“We take care of our bodies, but we don’t always take care of our minds. Our brain keeps us healthy and coordinates everything we do. Take care of it.”
Starting a conversation with someone who you are worried may be struggling with their mental health can be difficult. How can you be a good support system for those in your life?
We sat down with Dr. Nicole Loreto, Health Psychologist and VP of Communications and Health Promotion at the Royal Ottawa, to discuss tips for having that conversation with someone you care about.
Initiate the conversation
Dr. Loreto stresses the importance of being direct. “Say you are worried about them. Ask them how they’re feeling, and if anything different has been going on,” she explains. “Ask them questions, even the difficult ones. Suicide ideation is something that occurs, and although it is crucial to be empathetic and supportive, be direct.” Ultimately, she emphasizes the best way to reach out to someone is just letting them know you’re concerned about their well-being.
Be a good listener
If someone comes to you because they’re struggling with their mental health, what should you do? Dr. Loreto recommends the first thing to do is listen. She explains, “It’s important for you to hear them; if they’re ready to talk about it and they want to get it off their chest, act as a friend and confidant.” In the same breath, Dr. Loreto also notes how you shouldn’t try to be their therapist: “Most people feel they need to be the one to give tips, but there are people out there that have education and training to assess these situations, and offer the proper guidance to manage the issues.” So, listen to this person, be supportive, and then encourage them to seek professional help if necessary. The Royal offers multiple free resources, including their stress line, a mobile crisis team, and a BounceBack interactive program online.

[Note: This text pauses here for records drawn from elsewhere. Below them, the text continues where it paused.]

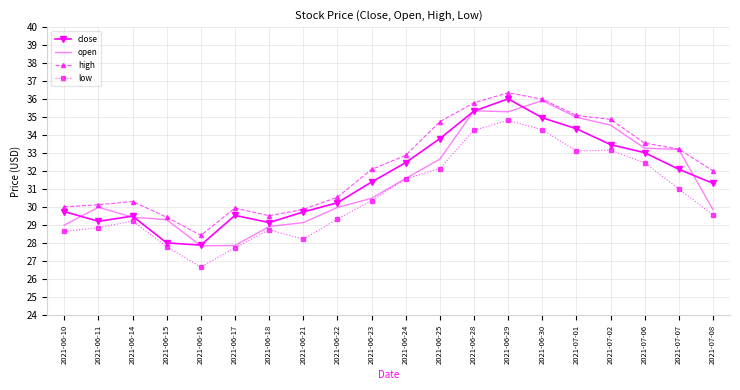

Which category has the highest value in the high series?

2021-06-29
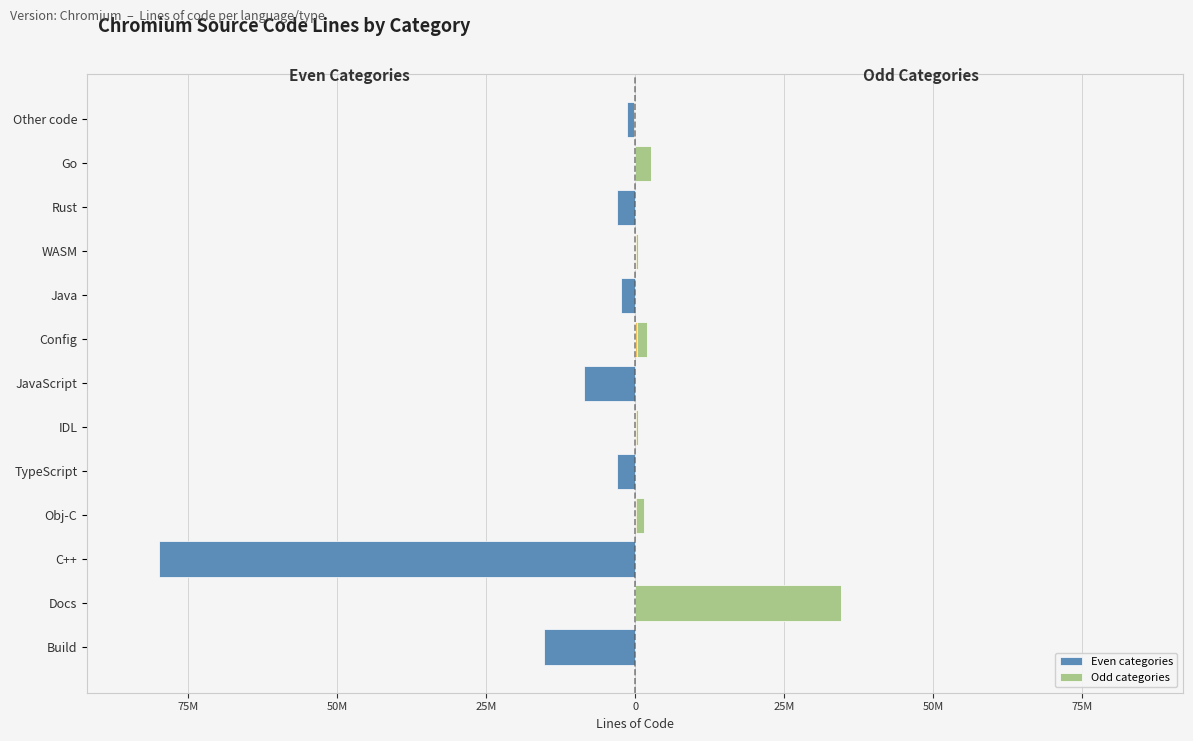

What is the value of the 11th bar from the left?

3005379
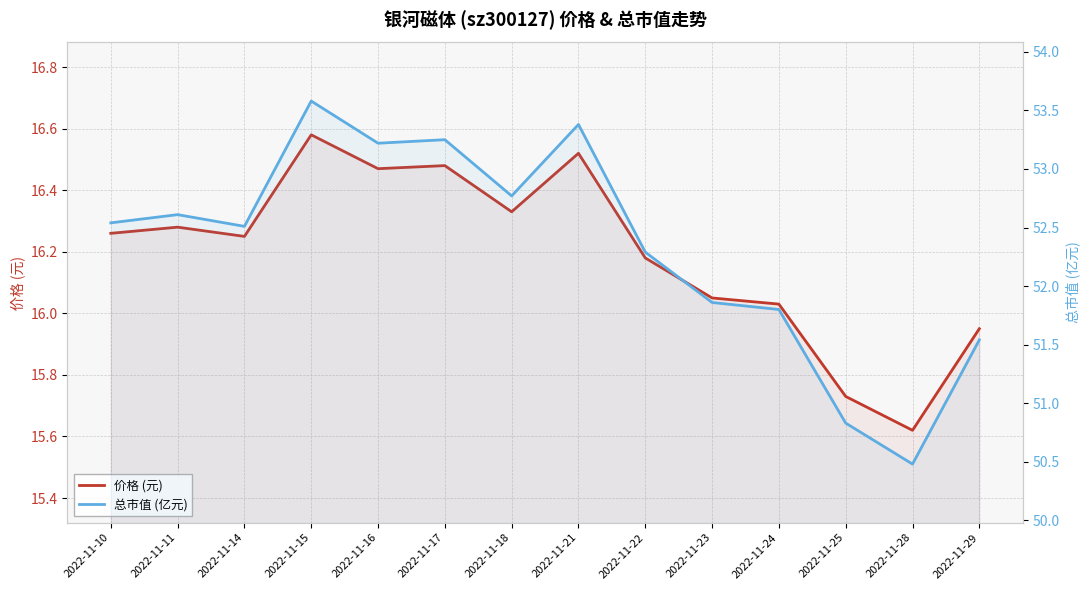

How many series are shown in this chart?

2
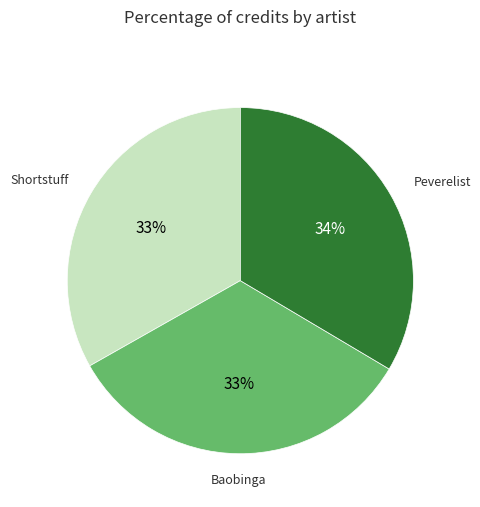

Is the sum of Peverelist and Baobinga greater than half?

Yes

Support is just being there
We asked Dr. Loreto how to support someone living with a mental illness, and she explained the significance in encouraging them to continue with their coping strategies, whether it’s meditation, psychotherapy, etc.. “People have to find their own unique mechanisms to cope that work for them. You don’t need to tell them what to do, but remind them to do the things that help them.” She also said to be mindful that, depending on what this person is experiencing, their emotions may come out in anger, anxiety, sadness, or stress. Getting enough sleep, healthy eating, physical activity, meditation, and music are all critical to coping. But on the whole, be kind. “You can support them without saying a lot,” she finished, “just be there.”